Ole memang tidak pernah mengeluh meski hanya menjadi supersub. Akan tetapi, dia sempat marah ketika tahu kalau dirinya tidak dimainkan pada final Liga Champions 1999. “Saya mencetak 17 gol saat itu tapi tidak dimainkan di laga final. Kemudian Teddy (Sheringham) justru bermain. Saya akan membuktikan kalau Anda (Sir Alex) salah.”

Kekesalannya tersebut yang kemudian membuat United mengakhiri musim 1998/99 dengan torehan bersejarah yaitu treble winners. Solskjaer menjadi pahlawan kemenangan dengan sontekan khas yang membuat para penggawa Bayern Munich menangis sekaligus membuat Pierluigi Collina, wasit saat itu, kebingungan harus melakukan apa.

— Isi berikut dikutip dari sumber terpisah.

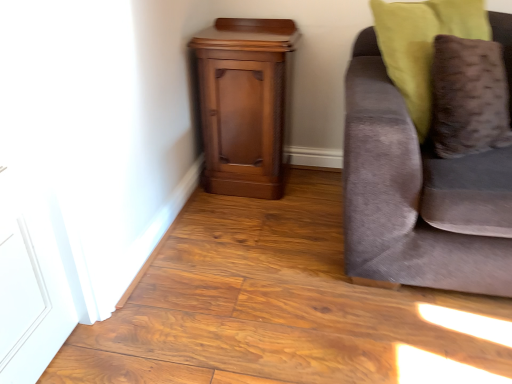
This screenshot has width=512, height=384. What do you see at coordinates (418, 195) in the screenshot? I see `velvet gray couch at right` at bounding box center [418, 195].

What is the approximate width of polished wood nightstand at lower left?

The width of polished wood nightstand at lower left is 16.48 inches.

You are a GUI agent. You are given a task and a screenshot of the screen. Output one action in this format:
    pyautogui.click(x=<x>, y=<y>)
    Task: Click on the velvet brown pillow at right
    
    Given the screenshot: What is the action you would take?
    pyautogui.click(x=422, y=45)

From the image's perspective, which one is positioned higher, velvet brown pillow at right or polished wood nightstand at lower left?

From the image's view, polished wood nightstand at lower left is above.

Measure the distance from velvet brown pillow at right to polished wood nightstand at lower left.

velvet brown pillow at right is 23.85 inches away from polished wood nightstand at lower left.

Does velvet brown pillow at right turn towards polished wood nightstand at lower left?

No, velvet brown pillow at right is not aimed at polished wood nightstand at lower left.

Is velvet brown pillow at right touching polished wood nightstand at lower left?

There is a gap between velvet brown pillow at right and polished wood nightstand at lower left.

Is polished wood nightstand at lower left shorter than velvet gray couch at right?

Yes.

Is there a large distance between polished wood nightstand at lower left and velvet gray couch at right?

No, there isn't a large distance between polished wood nightstand at lower left and velvet gray couch at right.

In order to click on nightstand on the left of the velvet gray couch at right in this screenshot , I will do `click(243, 103)`.

From the image's perspective, which one is positioned higher, polished wood nightstand at lower left or velvet gray couch at right?

polished wood nightstand at lower left, from the image's perspective.

Does point (392, 75) come farther from viewer compared to point (376, 221)?

Yes, it is.

Based on the photo, can you tell me how much velvet brown pillow at right and velvet gray couch at right differ in facing direction?

The angle between the facing direction of velvet brown pillow at right and the facing direction of velvet gray couch at right is 40 degrees.

Can velvet gray couch at right be found inside velvet brown pillow at right?

No, velvet gray couch at right is located outside of velvet brown pillow at right.

Considering the sizes of velvet brown pillow at right and velvet gray couch at right in the image, is velvet brown pillow at right wider or thinner than velvet gray couch at right?

Considering their sizes, velvet brown pillow at right looks slimmer than velvet gray couch at right.

I want to click on studio couch that is below the velvet brown pillow at right (from the image's perspective), so click(418, 195).

Is velvet gray couch at right bigger than velvet brown pillow at right?

Yes, velvet gray couch at right is bigger than velvet brown pillow at right.

Is velvet gray couch at right aimed at velvet brown pillow at right?

Yes.

Would you say velvet brown pillow at right is part of velvet gray couch at right's contents?

Yes, velvet gray couch at right is surrounding velvet brown pillow at right.

From the image's perspective, which is below, polished wood nightstand at lower left or velvet brown pillow at right?

From the image's view, velvet brown pillow at right is below.

From a real-world perspective, is polished wood nightstand at lower left positioned under velvet brown pillow at right based on gravity?

Yes, from a real-world perspective, polished wood nightstand at lower left is below velvet brown pillow at right.

Is polished wood nightstand at lower left not near velvet brown pillow at right?

No.

Identify the location of nightstand behind the velvet brown pillow at right. (243, 103).

Considering their positions, is velvet gray couch at right located in front of or behind polished wood nightstand at lower left?

In the image, velvet gray couch at right appears in front of polished wood nightstand at lower left.

From the image's perspective, which one is positioned higher, velvet gray couch at right or polished wood nightstand at lower left?

polished wood nightstand at lower left appears higher in the image.

Can you confirm if velvet gray couch at right is wider than polished wood nightstand at lower left?

Indeed, velvet gray couch at right has a greater width compared to polished wood nightstand at lower left.

Is velvet gray couch at right next to polished wood nightstand at lower left?

No, velvet gray couch at right is not making contact with polished wood nightstand at lower left.

The image size is (512, 384). In order to click on pillow below the polished wood nightstand at lower left (from the image's perspective) in this screenshot , I will do `click(422, 45)`.

The width and height of the screenshot is (512, 384). Find the location of `studio couch that appears on the right of polished wood nightstand at lower left`. studio couch that appears on the right of polished wood nightstand at lower left is located at coordinates (418, 195).

Based on the photo, estimate the real-world distances between objects in this image. Which object is further from velvet brown pillow at right, velvet gray couch at right or polished wood nightstand at lower left?

polished wood nightstand at lower left.

Estimate the real-world distances between objects in this image. Which object is closer to velvet gray couch at right, velvet brown pillow at right or polished wood nightstand at lower left?

Among the two, velvet brown pillow at right is located nearer to velvet gray couch at right.

From the picture: Based on their spatial positions, is velvet brown pillow at right or velvet gray couch at right closer to polished wood nightstand at lower left?

Among the two, velvet brown pillow at right is located nearer to polished wood nightstand at lower left.

When comparing their distances from polished wood nightstand at lower left, does velvet gray couch at right or velvet brown pillow at right seem further?

velvet gray couch at right.

Based on the photo, looking at the image, which one is located further to velvet brown pillow at right, polished wood nightstand at lower left or velvet gray couch at right?

polished wood nightstand at lower left is positioned further to the anchor velvet brown pillow at right.

When comparing their distances from velvet gray couch at right, does polished wood nightstand at lower left or velvet brown pillow at right seem further?

Among the two, polished wood nightstand at lower left is located further to velvet gray couch at right.

Identify the location of pillow situated between polished wood nightstand at lower left and velvet gray couch at right from left to right. pyautogui.click(x=422, y=45).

“Dia adalah striker dengan penyelesaian akhir yang luar biasa. Salah satu yang terbaik yang pernah saya punya. Beberapa pemain punya penyelesaian akhir yang bagus, tapi tidak ada yang sebagus Ole,” tutur Sir Alex.

***

Ole sudah melakukan hal yang cukup baik dalam lima laga pertamanya sebagai pelatih United. Akan tetapi, masih ada beberapa kekurangan yang harus ia perbaiki agar United bisa terus tampil baik hingga akhir musim nanti. Bukan tidak mungkin, dalam perjalanannya United akan mendapat hasil buruk dalam beberapa pertandingan. Namun itu semua adalah proses yang akan ia jalani dalam enam bulan kariernya.

Akan tetapi dari apa yang sudah ia tunjukkan, Ole membuat kita kembali bergairah untuk menonton Setan Merah. Selain itu, ia juga membuat kita kembali terngiang-ngiang sosok Sir Alex Ferguson. Ah, dasar Ole!